We need a system that boosts production per acre, while also protecting natural resources, people and animals. We can achieve lower-methane meat and dairy through solutions like optimizing animal health to improve productivity and feeding cows supplements that safely reduce methane in their burps. We can lessen the overuse of fertilizers without forgoing their enormous benefits. And we can ease pressures on land and water use by adapting crops and livestock to climate stressors. We must also dramatically reduce food waste — nearly one third of all food never makes it on our plates.

We need to strive for solutions that are scientifically proven and balance multiple priorities so that we can feed the world without irrevocably harming it.

Britt Groosman
New York
The writer is vice president for agriculture, water and food at Environmental Defense Fund.

To the Editor:

Michael Grunwald says that although large-scale animal agriculture harms the environment, our government should try to improve it rather than pursuing alternatives. But his case isn’t compelling.

Mr. Grunwald rejects the promise of small, environmentally friendly farms. He says they eat up too much land for the amount of meat they produce. Industrial farming, he adds, is more efficient, partly because “its pesticides and herbicides kill bugs and weeds that stunt crop growth.” But these poisons cause tremendous damage, including the deaths of pollinating insects on which much plant life depends.

Mr. Grunwald also dismisses the hope that plant-based diets will reduce the need for large industrial farms. The demand for meat, he says, is projected to increase. But this projection might change if the public better understood the environmental impact of its food purchases.

Finally, we need a fuller discussion of animal suffering in factory farms. It is horrendous. I’m not sure that the farms, which are designed to make money, are capable of providing truly humane conditions. But until they do, we must find ways for our animal relatives to live full, free and happy lives.

Bill Crain
Poughquag, N.Y.
The writer is co-owner of the Safe Haven Farm Sanctuary, which gives a lifelong home to farmed animals rescued from slaughter.

To the Editor:

Michael Grunwald glosses over the suffering that industrial agriculture causes billions of animals across this country by warehousing them in extreme confinement, often immobilized in cages or crates.
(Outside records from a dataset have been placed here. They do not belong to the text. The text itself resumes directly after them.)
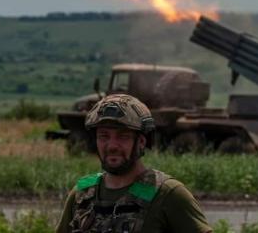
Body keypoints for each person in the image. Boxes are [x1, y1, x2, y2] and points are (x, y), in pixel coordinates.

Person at [55, 94, 213, 233]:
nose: (112, 145)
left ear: (141, 142)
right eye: (104, 136)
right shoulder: (82, 194)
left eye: (122, 136)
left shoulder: (169, 194)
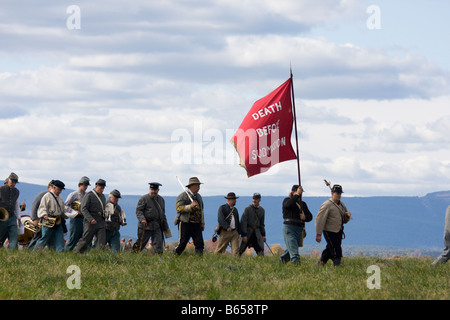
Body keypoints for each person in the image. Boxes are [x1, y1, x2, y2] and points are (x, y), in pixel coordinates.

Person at [315, 184, 351, 267]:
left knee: (329, 249)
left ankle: (320, 264)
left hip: (338, 231)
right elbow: (320, 220)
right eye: (337, 193)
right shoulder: (327, 204)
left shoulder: (341, 204)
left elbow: (344, 220)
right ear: (332, 193)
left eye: (340, 193)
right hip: (329, 231)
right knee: (336, 250)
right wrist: (318, 234)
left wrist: (347, 216)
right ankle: (337, 268)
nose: (339, 195)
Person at [34, 180, 72, 251]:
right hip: (48, 220)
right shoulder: (47, 196)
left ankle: (60, 254)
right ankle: (35, 252)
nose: (60, 191)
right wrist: (44, 215)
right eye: (59, 189)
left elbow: (62, 210)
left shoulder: (60, 198)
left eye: (61, 190)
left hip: (58, 221)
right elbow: (42, 207)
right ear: (54, 188)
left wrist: (68, 214)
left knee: (60, 239)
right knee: (44, 239)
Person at [280, 185, 313, 264]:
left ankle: (281, 262)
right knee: (294, 251)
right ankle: (296, 266)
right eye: (299, 192)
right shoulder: (287, 200)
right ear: (293, 192)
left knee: (291, 248)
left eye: (301, 193)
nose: (300, 194)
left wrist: (304, 217)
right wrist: (296, 195)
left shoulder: (303, 204)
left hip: (299, 229)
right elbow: (289, 205)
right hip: (289, 228)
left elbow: (310, 217)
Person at [133, 182, 169, 254]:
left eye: (155, 190)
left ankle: (158, 260)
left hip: (157, 225)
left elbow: (163, 214)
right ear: (149, 189)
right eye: (152, 189)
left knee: (158, 244)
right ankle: (133, 256)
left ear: (158, 190)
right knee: (141, 243)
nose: (153, 191)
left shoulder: (161, 200)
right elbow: (139, 211)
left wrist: (166, 227)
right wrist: (142, 219)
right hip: (145, 225)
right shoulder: (144, 199)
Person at [74, 179, 107, 253]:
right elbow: (83, 208)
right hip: (90, 222)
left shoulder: (103, 197)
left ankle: (99, 256)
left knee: (101, 240)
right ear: (96, 186)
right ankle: (77, 253)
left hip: (100, 221)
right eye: (101, 188)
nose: (102, 190)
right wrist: (90, 219)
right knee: (86, 240)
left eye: (103, 188)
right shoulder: (89, 195)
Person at [174, 177, 205, 255]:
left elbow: (201, 210)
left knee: (199, 243)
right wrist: (190, 206)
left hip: (196, 223)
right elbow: (178, 208)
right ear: (192, 186)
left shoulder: (199, 197)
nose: (199, 187)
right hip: (185, 223)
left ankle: (199, 259)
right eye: (197, 185)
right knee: (182, 243)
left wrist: (202, 222)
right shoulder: (182, 196)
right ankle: (174, 256)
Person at [64, 176, 90, 251]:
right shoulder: (73, 194)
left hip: (84, 219)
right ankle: (66, 252)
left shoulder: (87, 195)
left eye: (87, 185)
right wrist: (74, 211)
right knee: (74, 238)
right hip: (75, 219)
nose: (86, 187)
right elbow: (65, 206)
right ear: (79, 185)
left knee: (84, 238)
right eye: (84, 185)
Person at [27, 180, 54, 250]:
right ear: (49, 187)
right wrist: (34, 219)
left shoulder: (55, 196)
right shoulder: (41, 195)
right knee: (37, 237)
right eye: (52, 187)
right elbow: (34, 207)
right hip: (39, 220)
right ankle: (30, 250)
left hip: (48, 221)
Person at [215, 192, 241, 256]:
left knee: (236, 250)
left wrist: (238, 232)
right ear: (229, 200)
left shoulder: (235, 210)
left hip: (234, 232)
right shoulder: (222, 208)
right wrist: (226, 227)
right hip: (225, 232)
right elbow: (220, 219)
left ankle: (235, 262)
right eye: (233, 199)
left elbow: (237, 221)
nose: (235, 201)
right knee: (220, 249)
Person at [0, 173, 22, 250]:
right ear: (8, 180)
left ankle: (13, 252)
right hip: (1, 217)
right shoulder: (1, 189)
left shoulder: (17, 191)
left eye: (15, 182)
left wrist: (19, 218)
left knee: (14, 236)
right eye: (12, 182)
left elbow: (17, 205)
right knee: (1, 236)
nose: (14, 184)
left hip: (12, 217)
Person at [102, 189, 126, 253]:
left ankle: (114, 260)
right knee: (100, 246)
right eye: (115, 197)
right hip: (105, 230)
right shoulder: (105, 205)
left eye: (117, 198)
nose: (116, 199)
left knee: (116, 248)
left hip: (115, 230)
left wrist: (121, 221)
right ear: (110, 197)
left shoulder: (118, 207)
I have personally visited the feedlot highlighted in his piece, and it is not the norm. On typical feedlots — and even more so at industrial pig and chicken operations — the stench hits before you see the animals, and their misery stays with you long afterward.

I have also seen how local communities are harmed by this industry that poisons their air and water and decimates their economies.

We won’t solve hunger by doubling down on a failure-prone system. We need investment in responsible, resilient farming practices that treat animals with respect and regenerate rural communities and our land.

Federal legislation introduced last year — the Industrial Agriculture Conversion Act — would fund farmers’ transition to more humane, sustainable practices. Factory farming is not an inevitability, and we cannot resign ourselves to accept the human and animal suffering that it leaves in its wake.

Daisy Freund
New York
The writer is vice president for farm animal welfare for the A.S.P.C.A.